Dataset records:

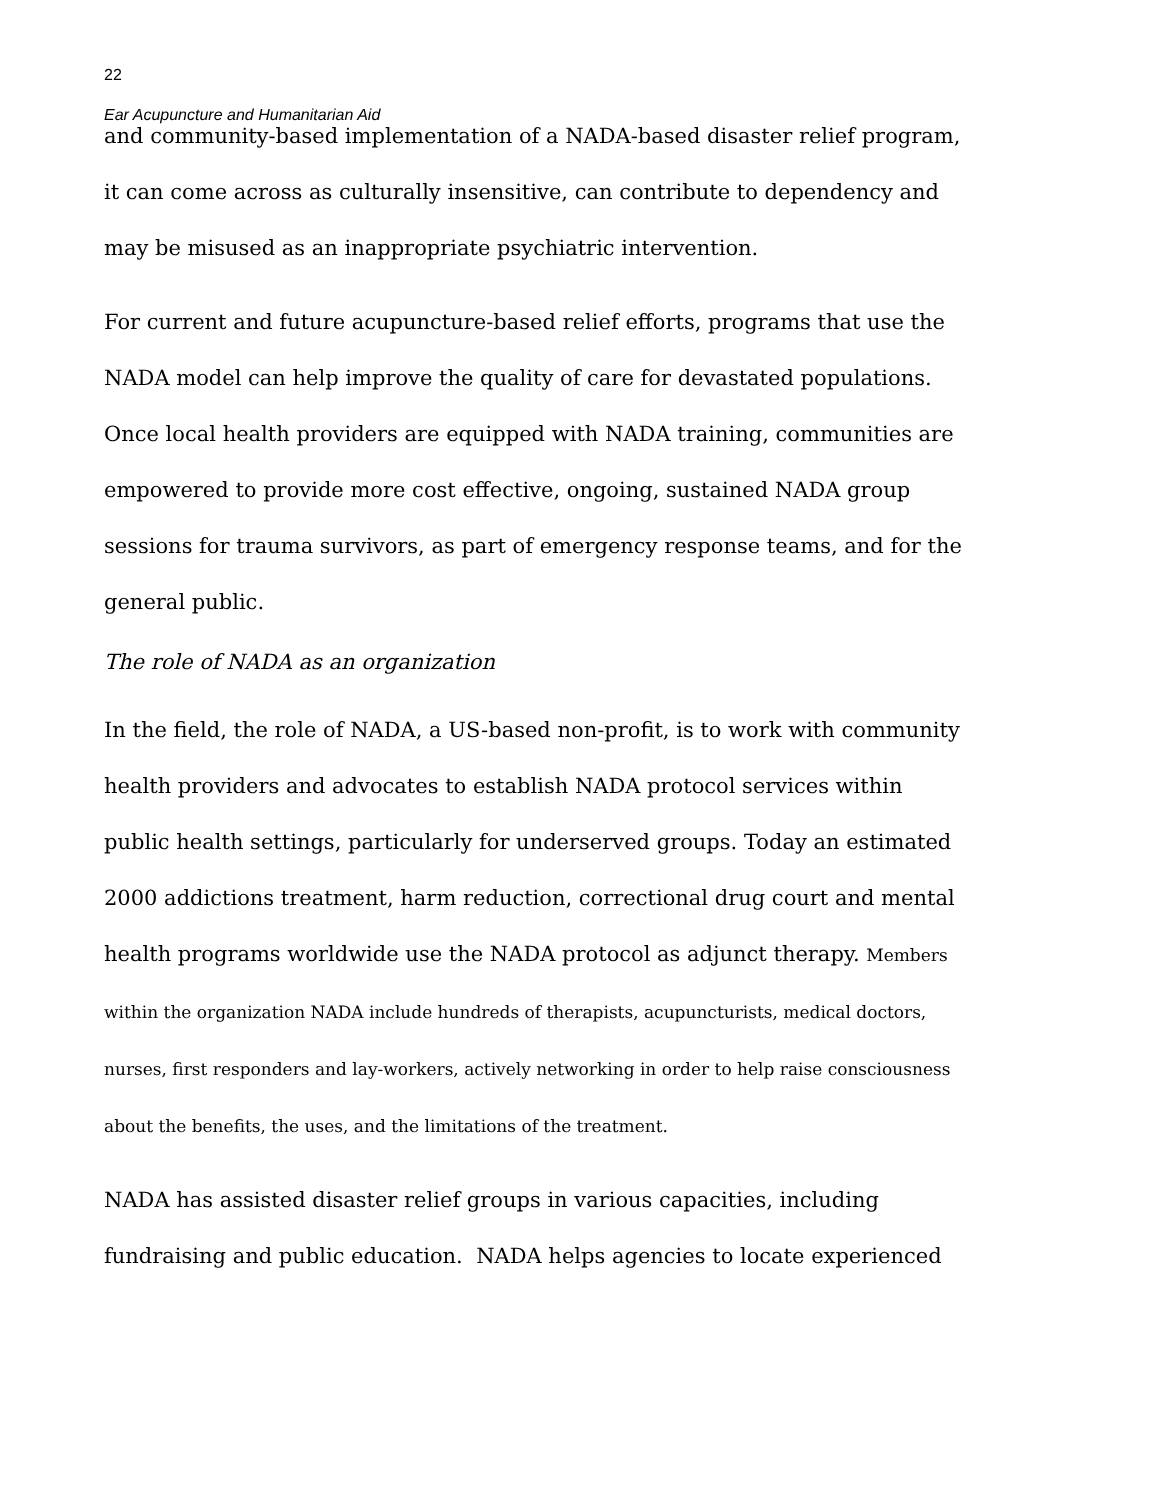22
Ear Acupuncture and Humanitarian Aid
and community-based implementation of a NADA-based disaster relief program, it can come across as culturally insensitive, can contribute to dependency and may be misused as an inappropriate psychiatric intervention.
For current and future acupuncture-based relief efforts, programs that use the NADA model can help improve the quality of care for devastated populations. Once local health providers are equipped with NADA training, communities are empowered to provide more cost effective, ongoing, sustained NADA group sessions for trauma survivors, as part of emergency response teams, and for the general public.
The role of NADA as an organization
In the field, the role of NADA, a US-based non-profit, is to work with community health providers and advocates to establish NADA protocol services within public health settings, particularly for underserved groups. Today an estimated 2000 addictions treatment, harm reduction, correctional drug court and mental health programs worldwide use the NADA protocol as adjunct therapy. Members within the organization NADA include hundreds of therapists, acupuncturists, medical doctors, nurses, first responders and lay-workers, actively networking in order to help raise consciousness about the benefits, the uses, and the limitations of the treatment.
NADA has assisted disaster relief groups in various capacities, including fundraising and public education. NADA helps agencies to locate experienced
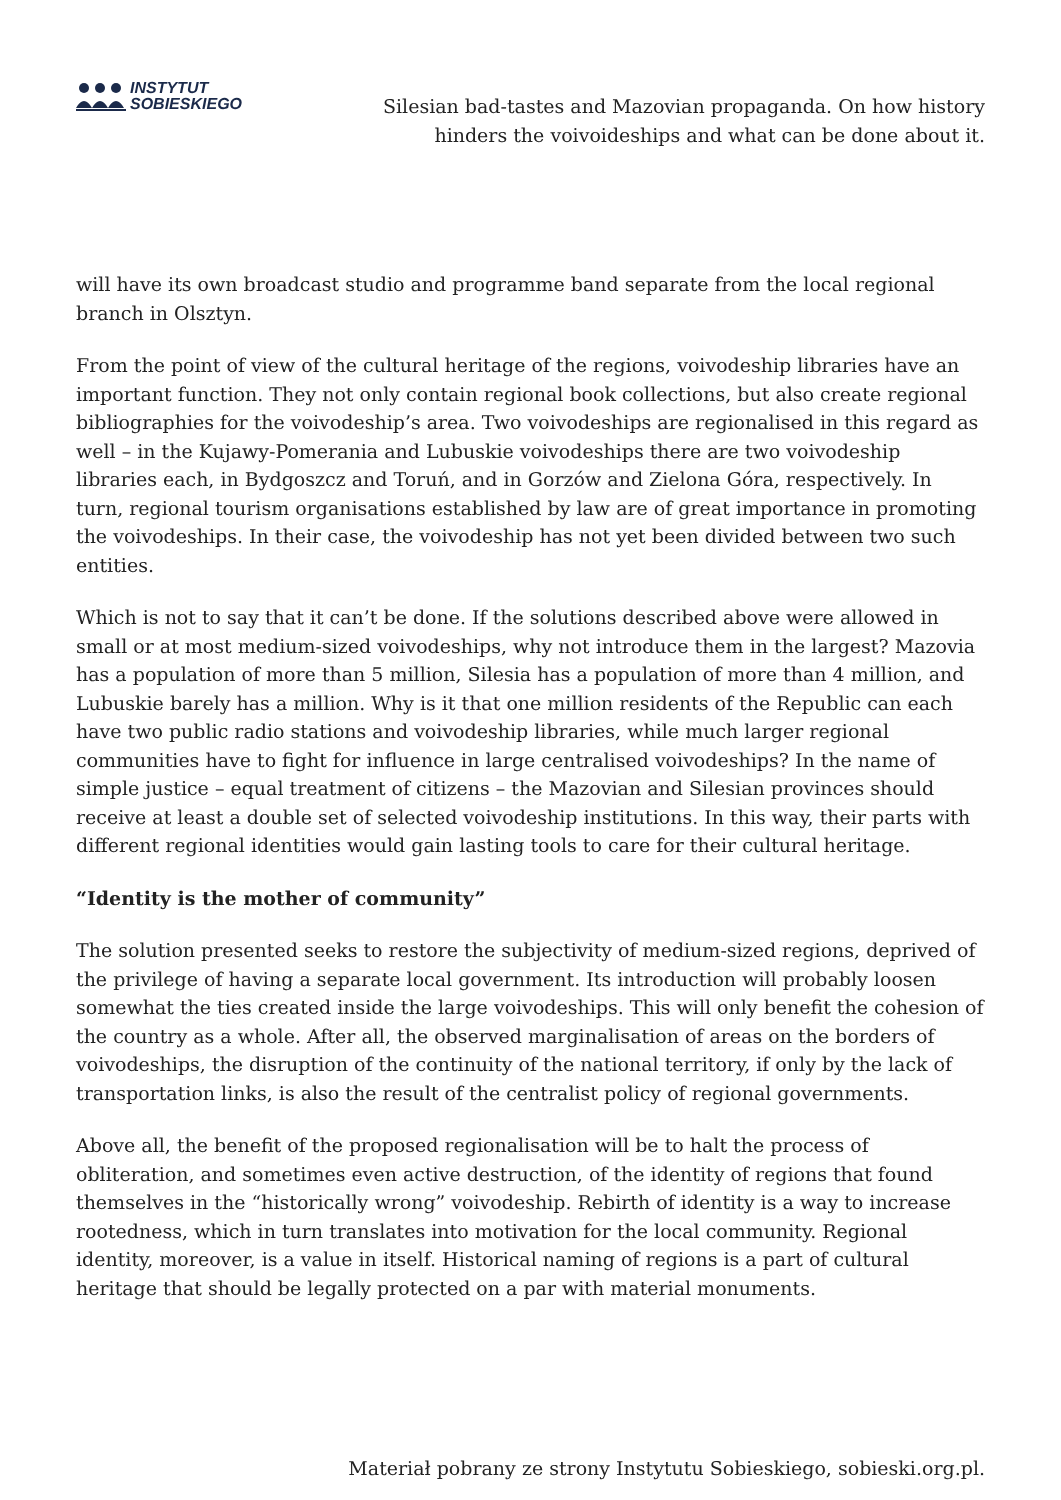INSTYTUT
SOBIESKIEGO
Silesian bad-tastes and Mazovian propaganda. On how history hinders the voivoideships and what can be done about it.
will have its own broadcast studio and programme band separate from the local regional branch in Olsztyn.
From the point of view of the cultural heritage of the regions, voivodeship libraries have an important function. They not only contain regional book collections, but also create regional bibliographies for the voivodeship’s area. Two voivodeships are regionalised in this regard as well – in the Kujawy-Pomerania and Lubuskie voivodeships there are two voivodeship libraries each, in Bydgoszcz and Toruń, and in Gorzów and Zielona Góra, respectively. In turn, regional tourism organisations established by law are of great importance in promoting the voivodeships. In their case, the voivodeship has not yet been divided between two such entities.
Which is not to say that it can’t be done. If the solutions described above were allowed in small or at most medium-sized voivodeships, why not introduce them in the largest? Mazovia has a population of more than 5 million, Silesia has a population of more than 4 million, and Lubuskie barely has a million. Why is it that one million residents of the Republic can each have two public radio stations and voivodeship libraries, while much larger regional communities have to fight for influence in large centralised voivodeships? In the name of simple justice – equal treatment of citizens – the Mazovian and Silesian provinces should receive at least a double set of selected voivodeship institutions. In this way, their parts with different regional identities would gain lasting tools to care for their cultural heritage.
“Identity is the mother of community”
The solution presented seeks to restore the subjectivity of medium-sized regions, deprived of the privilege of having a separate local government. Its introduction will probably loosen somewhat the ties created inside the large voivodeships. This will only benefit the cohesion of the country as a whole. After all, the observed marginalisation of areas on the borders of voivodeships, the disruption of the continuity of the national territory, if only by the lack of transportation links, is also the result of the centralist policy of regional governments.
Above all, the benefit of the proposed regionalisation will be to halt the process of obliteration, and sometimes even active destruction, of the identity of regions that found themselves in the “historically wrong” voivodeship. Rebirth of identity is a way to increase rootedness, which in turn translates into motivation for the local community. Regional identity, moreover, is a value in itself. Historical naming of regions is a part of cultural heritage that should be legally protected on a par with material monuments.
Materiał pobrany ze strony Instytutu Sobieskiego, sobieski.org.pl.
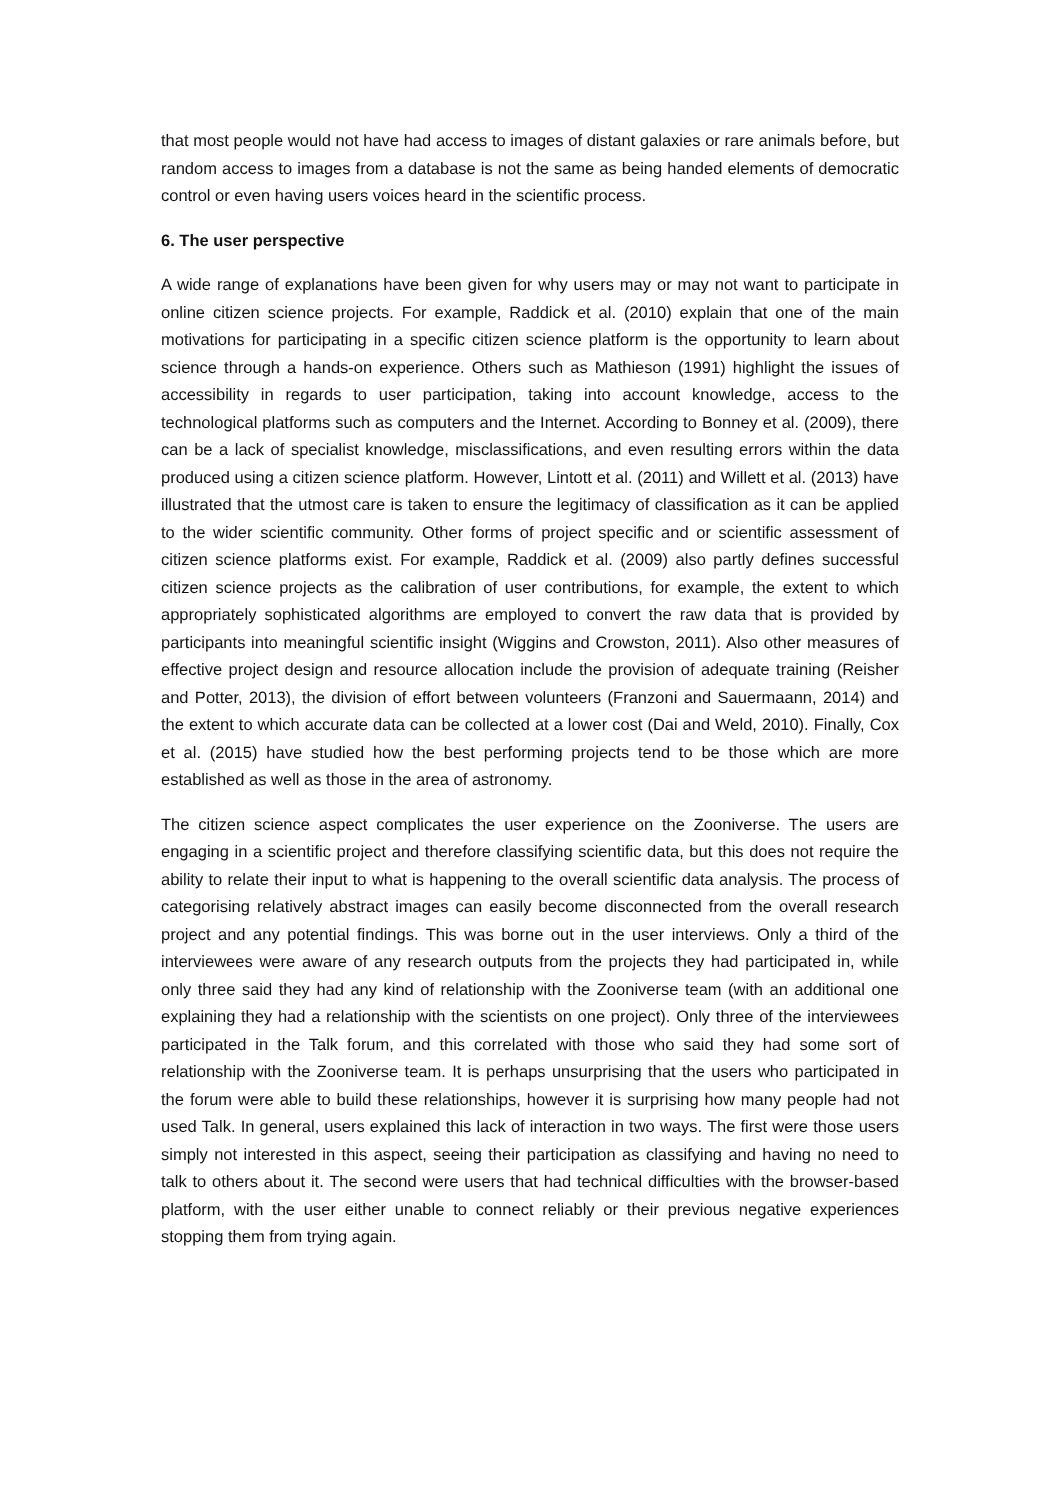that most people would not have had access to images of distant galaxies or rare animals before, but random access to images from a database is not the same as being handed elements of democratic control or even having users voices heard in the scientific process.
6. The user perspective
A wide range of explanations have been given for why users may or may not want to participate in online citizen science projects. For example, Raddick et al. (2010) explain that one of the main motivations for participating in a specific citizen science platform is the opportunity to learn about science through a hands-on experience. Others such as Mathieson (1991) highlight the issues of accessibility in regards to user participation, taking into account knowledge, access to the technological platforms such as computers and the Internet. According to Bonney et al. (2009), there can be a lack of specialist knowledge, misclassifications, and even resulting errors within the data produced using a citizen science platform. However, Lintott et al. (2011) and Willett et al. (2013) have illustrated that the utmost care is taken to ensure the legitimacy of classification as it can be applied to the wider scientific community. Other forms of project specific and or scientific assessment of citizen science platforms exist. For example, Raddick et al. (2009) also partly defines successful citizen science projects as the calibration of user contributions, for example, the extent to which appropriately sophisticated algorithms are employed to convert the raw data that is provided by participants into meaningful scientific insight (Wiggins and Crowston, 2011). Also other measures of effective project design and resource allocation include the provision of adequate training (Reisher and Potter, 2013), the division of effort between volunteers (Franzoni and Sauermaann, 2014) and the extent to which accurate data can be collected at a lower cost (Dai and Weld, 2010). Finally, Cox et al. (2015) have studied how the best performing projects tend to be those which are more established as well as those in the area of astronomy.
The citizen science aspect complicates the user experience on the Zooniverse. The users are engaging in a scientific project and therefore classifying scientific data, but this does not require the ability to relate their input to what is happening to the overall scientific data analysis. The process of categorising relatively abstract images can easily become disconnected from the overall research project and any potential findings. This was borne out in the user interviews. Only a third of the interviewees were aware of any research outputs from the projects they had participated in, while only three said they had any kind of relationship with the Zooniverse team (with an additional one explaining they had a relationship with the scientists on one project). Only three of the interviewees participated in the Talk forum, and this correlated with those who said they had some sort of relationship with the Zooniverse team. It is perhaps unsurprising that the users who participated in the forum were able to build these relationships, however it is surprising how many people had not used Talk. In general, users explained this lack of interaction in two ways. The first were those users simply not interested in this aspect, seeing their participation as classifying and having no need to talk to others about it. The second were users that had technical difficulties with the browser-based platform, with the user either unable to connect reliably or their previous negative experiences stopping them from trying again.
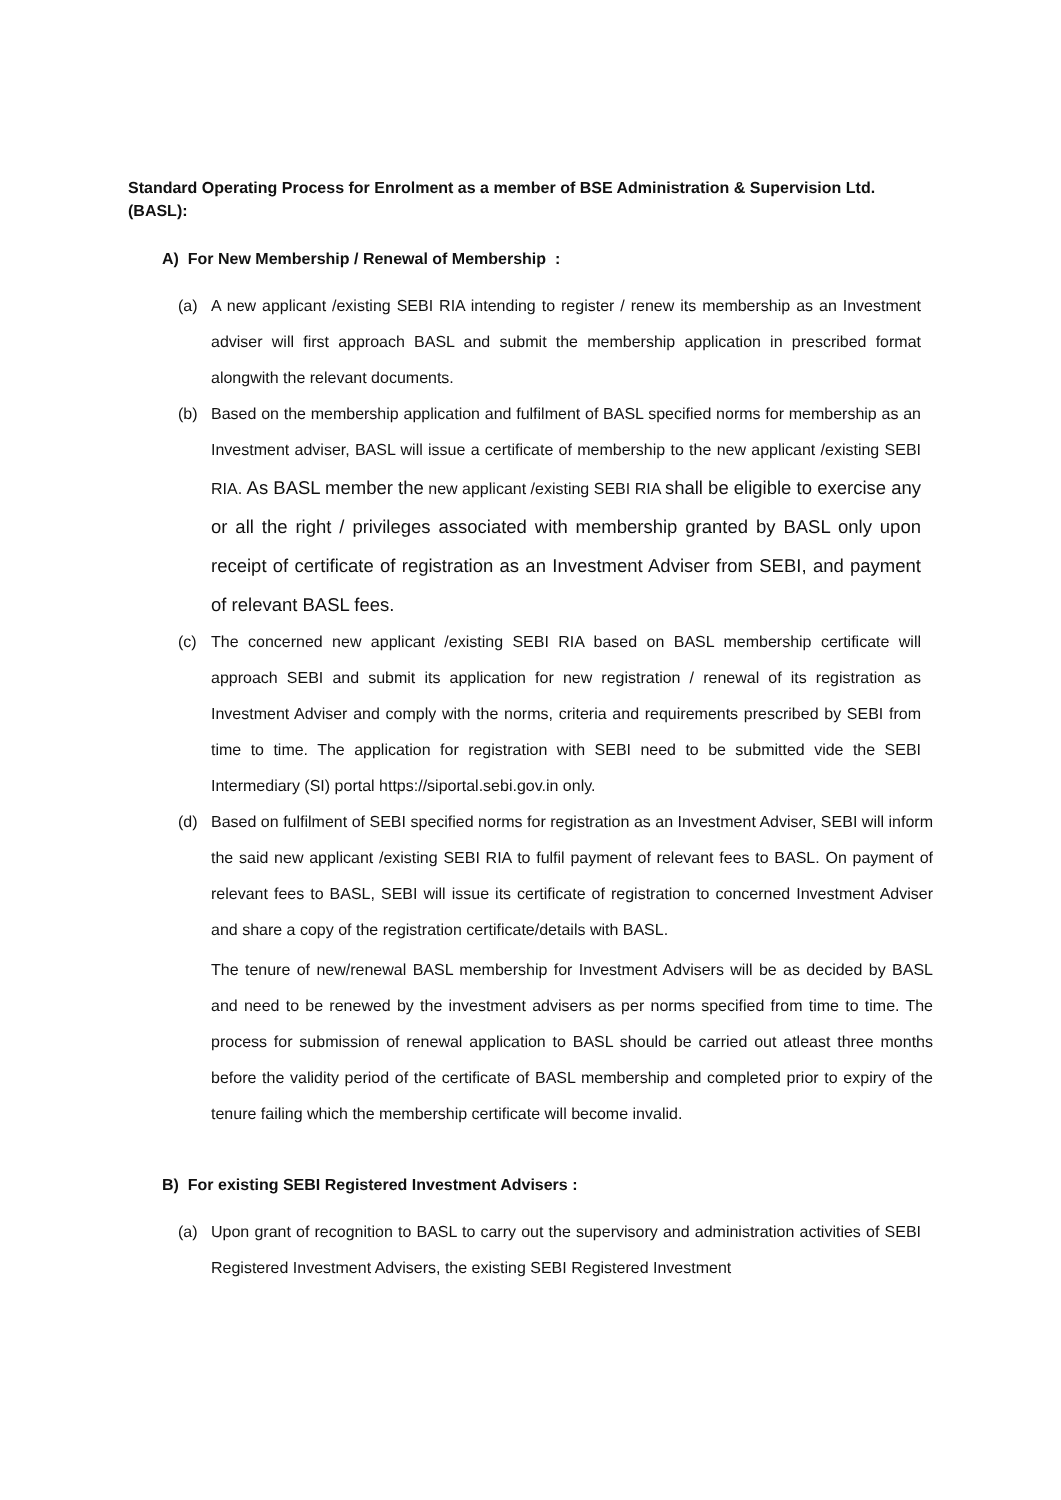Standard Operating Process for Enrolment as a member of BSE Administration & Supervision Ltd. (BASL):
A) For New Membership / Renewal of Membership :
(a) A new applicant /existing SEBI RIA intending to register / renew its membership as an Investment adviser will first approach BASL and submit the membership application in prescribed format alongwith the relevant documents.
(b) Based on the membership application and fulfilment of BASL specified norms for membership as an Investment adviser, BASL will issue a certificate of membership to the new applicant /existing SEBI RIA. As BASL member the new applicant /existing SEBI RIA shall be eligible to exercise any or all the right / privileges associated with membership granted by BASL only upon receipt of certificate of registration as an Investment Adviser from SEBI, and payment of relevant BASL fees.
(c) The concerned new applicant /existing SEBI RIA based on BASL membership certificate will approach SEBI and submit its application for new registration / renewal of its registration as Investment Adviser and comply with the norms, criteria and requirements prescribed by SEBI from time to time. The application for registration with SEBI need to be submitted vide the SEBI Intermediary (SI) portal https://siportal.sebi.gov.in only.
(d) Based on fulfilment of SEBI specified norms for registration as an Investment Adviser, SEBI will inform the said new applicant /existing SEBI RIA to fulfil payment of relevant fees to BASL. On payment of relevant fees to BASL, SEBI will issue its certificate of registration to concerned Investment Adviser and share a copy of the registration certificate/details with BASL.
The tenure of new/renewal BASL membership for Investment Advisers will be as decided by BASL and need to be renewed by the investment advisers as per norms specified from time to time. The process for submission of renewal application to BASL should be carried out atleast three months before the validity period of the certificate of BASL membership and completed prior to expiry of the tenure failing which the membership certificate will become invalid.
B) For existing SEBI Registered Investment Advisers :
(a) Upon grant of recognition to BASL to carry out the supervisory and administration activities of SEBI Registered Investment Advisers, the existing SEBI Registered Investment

HOW TO COMPLETE THIS TASK: Scan the records above for the word "submit". Show each line in which it appears.

EXERCISE SOLUTION:
(a) A new applicant /existing SEBI RIA intending to register / renew its membership as an Investment adviser will first approach BASL and submit the membership application in prescribed format alongwith the relevant documents.
(c) The concerned new applicant /existing SEBI RIA based on BASL membership certificate will approach SEBI and submit its application for new registration / renewal of its registration as Investment Adviser and comply with the norms, criteria and requirements prescribed by SEBI from time to time. The application for registration with SEBI need to be submitted vide the SEBI Intermediary (SI) portal https://siportal.sebi.gov.in only.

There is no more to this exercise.